/ 3 June 2009

Zuma makes ‘mall-marks’

Will historians looking back over President Jacob Zuma’s five years in office talk about the ”mall-marks” — rather than hallmarks — of his administration?

Last Sunday he chose Soweto’s Maponya Mall for his first presidential walkabout, and followed this by opening the Pan African Mall in Alexandra. His speeches highlighted consumerism and self-aggrandisement as benchmarks of freedom.

At Maponya Mall, Soweto’s first such centre, Zuma said: ”I came here because I wanted to see the shopping mall, because this tells a new story. Here you can walk into world-class shops and buy what you want. You don’t have to go to town, or Northgate, Southgate, Eastgate or Westgate. This is a story of our freedom.”

Presidential reigns can sometimes be characterised by a single, all-encapsulating utterance. In the case of former president Thabo Mbeki’s nurturing of a voracious strugglista bourgeoisie, it was Smuts Ngonyama’s ”I didn’t struggle to be poor.”

The early signs are that Zuma’s may be ”Let them eat franchise chicken wings — And lay-bys and debt to multinational retailers can’t be such a bad thing.”

At the Pan African Mall, Zuma and Gauteng Premier Nomvula Mokonyane bleated on about job creation and the financial injection into ”ekhasi” which this integrated mall and taxi facility — the first of its kind — will bring . But comrades in the catering workers’ union Saccawu may beg to differ. They’ve been fighting a long-running battle against multinational retailers such as Shoprite Checkers — usually the anchor tenants in malls — centred on oppressive labour practices and the casualisation of labour.
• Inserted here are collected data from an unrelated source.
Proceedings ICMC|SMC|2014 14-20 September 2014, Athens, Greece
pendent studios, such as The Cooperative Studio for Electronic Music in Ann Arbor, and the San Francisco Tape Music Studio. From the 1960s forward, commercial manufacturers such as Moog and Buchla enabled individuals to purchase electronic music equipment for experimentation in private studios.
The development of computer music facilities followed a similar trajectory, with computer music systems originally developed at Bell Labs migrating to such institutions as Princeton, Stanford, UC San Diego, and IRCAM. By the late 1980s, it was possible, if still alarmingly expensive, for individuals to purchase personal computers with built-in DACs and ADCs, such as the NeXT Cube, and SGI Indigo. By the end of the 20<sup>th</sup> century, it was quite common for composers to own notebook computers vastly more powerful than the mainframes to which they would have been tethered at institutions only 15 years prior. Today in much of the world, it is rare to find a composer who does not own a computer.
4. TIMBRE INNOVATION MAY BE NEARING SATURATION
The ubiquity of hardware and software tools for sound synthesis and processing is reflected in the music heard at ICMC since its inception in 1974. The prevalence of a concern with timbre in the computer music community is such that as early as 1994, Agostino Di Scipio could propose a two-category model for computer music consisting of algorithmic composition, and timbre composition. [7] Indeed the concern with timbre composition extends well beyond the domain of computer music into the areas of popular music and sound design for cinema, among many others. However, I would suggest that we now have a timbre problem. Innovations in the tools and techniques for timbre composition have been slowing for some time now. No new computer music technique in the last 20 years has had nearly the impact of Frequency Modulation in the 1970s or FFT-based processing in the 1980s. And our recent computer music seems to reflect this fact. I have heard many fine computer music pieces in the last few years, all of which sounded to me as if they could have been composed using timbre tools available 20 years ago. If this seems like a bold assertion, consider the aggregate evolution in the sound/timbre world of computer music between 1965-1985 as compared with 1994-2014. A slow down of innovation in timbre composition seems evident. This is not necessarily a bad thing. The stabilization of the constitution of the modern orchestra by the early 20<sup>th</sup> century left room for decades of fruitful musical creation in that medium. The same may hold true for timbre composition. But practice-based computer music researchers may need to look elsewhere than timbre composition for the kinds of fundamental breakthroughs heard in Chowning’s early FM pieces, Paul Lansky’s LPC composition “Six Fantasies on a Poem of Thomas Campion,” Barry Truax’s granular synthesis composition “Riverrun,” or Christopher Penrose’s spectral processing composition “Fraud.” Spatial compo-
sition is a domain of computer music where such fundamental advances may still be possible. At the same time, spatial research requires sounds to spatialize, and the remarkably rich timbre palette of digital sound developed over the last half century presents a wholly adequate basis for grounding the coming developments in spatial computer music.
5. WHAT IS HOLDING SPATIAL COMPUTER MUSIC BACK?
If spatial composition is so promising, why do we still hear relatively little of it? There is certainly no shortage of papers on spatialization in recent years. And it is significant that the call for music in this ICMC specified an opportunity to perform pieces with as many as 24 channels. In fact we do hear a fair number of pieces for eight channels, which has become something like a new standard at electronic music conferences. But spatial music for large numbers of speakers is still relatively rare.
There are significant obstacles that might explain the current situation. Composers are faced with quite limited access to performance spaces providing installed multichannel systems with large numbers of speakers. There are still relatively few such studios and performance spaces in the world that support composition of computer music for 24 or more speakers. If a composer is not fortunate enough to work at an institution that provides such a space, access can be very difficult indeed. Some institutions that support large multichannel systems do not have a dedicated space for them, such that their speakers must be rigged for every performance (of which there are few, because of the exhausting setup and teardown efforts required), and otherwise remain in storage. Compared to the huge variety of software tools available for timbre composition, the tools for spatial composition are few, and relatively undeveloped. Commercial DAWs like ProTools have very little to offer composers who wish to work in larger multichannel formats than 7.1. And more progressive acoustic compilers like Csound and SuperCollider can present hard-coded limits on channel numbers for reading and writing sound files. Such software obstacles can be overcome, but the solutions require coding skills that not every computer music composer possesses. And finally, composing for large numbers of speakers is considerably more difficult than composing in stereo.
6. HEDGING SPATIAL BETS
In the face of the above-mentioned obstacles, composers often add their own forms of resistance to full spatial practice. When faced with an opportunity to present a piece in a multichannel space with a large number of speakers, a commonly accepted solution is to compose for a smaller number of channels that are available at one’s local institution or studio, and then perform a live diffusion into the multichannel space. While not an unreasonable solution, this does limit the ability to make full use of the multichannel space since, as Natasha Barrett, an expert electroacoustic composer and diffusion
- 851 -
In Durban, the municipality appears eager to replace the Early Morning Market in Warwick Triangle with a shopping mall. About 8 000 informal jobs, including informal traders and barrow operators, are likely to give way to chain stores. At the time of going to press the city had reneged on an agreement reached earlier in the week that all plans would be put off until further consultation with stakeholders.
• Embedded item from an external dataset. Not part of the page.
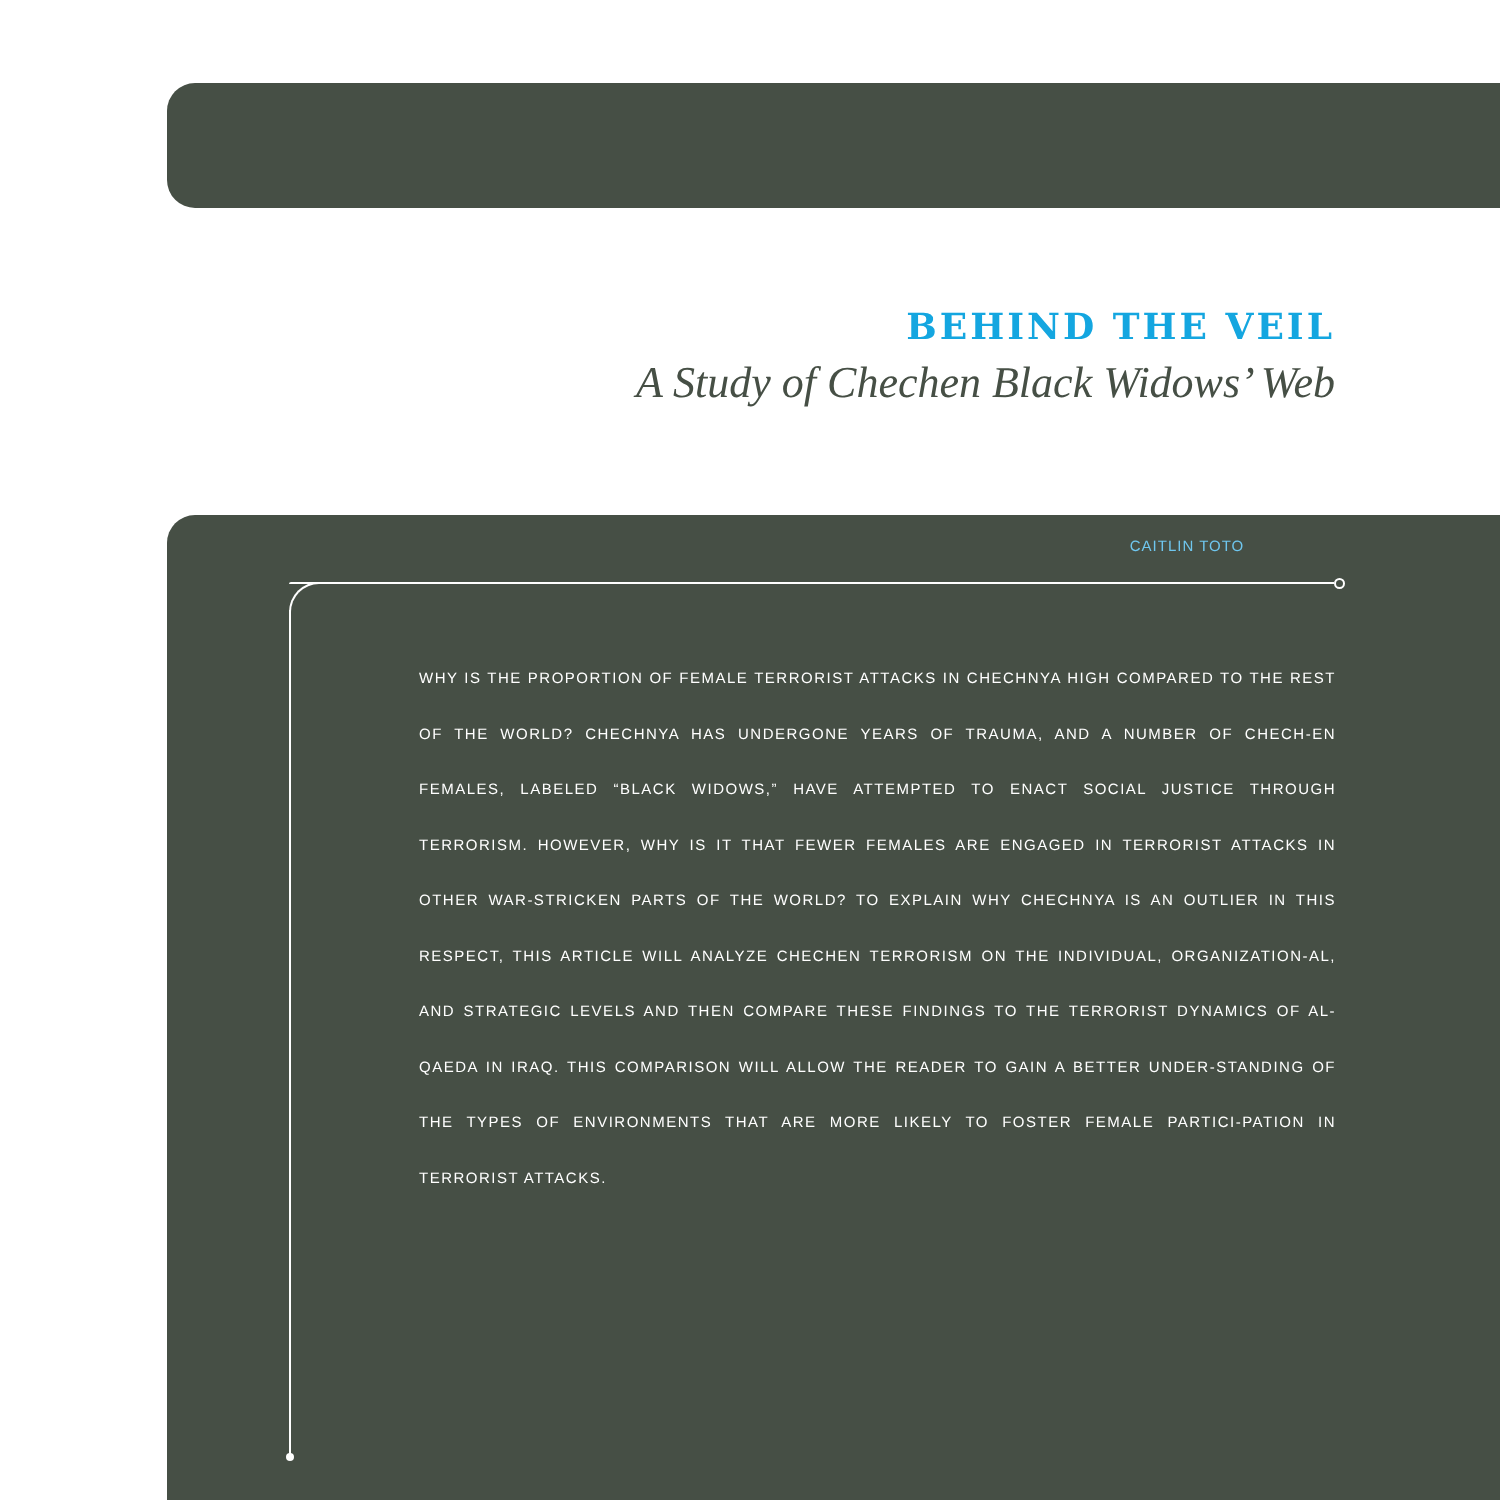BEHIND THE VEIL
A Study of Chechen Black Widows’ Web
CAITLIN TOTO
WHY IS THE PROPORTION OF FEMALE TERRORIST ATTACKS IN CHECHNYA HIGH COMPARED TO THE REST OF THE WORLD? CHECHNYA HAS UNDERGONE YEARS OF TRAUMA, AND A NUMBER OF CHECH-EN FEMALES, LABELED “BLACK WIDOWS,” HAVE ATTEMPTED TO ENACT SOCIAL JUSTICE THROUGH TERRORISM. HOWEVER, WHY IS IT THAT FEWER FEMALES ARE ENGAGED IN TERRORIST ATTACKS IN OTHER WAR-STRICKEN PARTS OF THE WORLD? TO EXPLAIN WHY CHECHNYA IS AN OUTLIER IN THIS RESPECT, THIS ARTICLE WILL ANALYZE CHECHEN TERRORISM ON THE INDIVIDUAL, ORGANIZATION-AL, AND STRATEGIC LEVELS AND THEN COMPARE THESE FINDINGS TO THE TERRORIST DYNAMICS OF AL-QAEDA IN IRAQ. THIS COMPARISON WILL ALLOW THE READER TO GAIN A BETTER UNDER-STANDING OF THE TYPES OF ENVIRONMENTS THAT ARE MORE LIKELY TO FOSTER FEMALE PARTICI-PATION IN TERRORIST ATTACKS.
On Thursday city officials notified vendors that they had to move out in two days’ time. The municipality appears keen to develop the mall with indecent haste. This may have less to do with ”urban rejuvenation” than with regulating economic flow from the informal economy into the hands of a few. Researchers estimate pavement traffic in the Warwick area at close to 400 000 people a day. And the annual turnover in the area a few years ago was close to R1-billion.

Sometimes in the ”national democratic revolution” the more things change, the more they stay the same. And the poor would prefer chicken wings to coq au vin, anyway.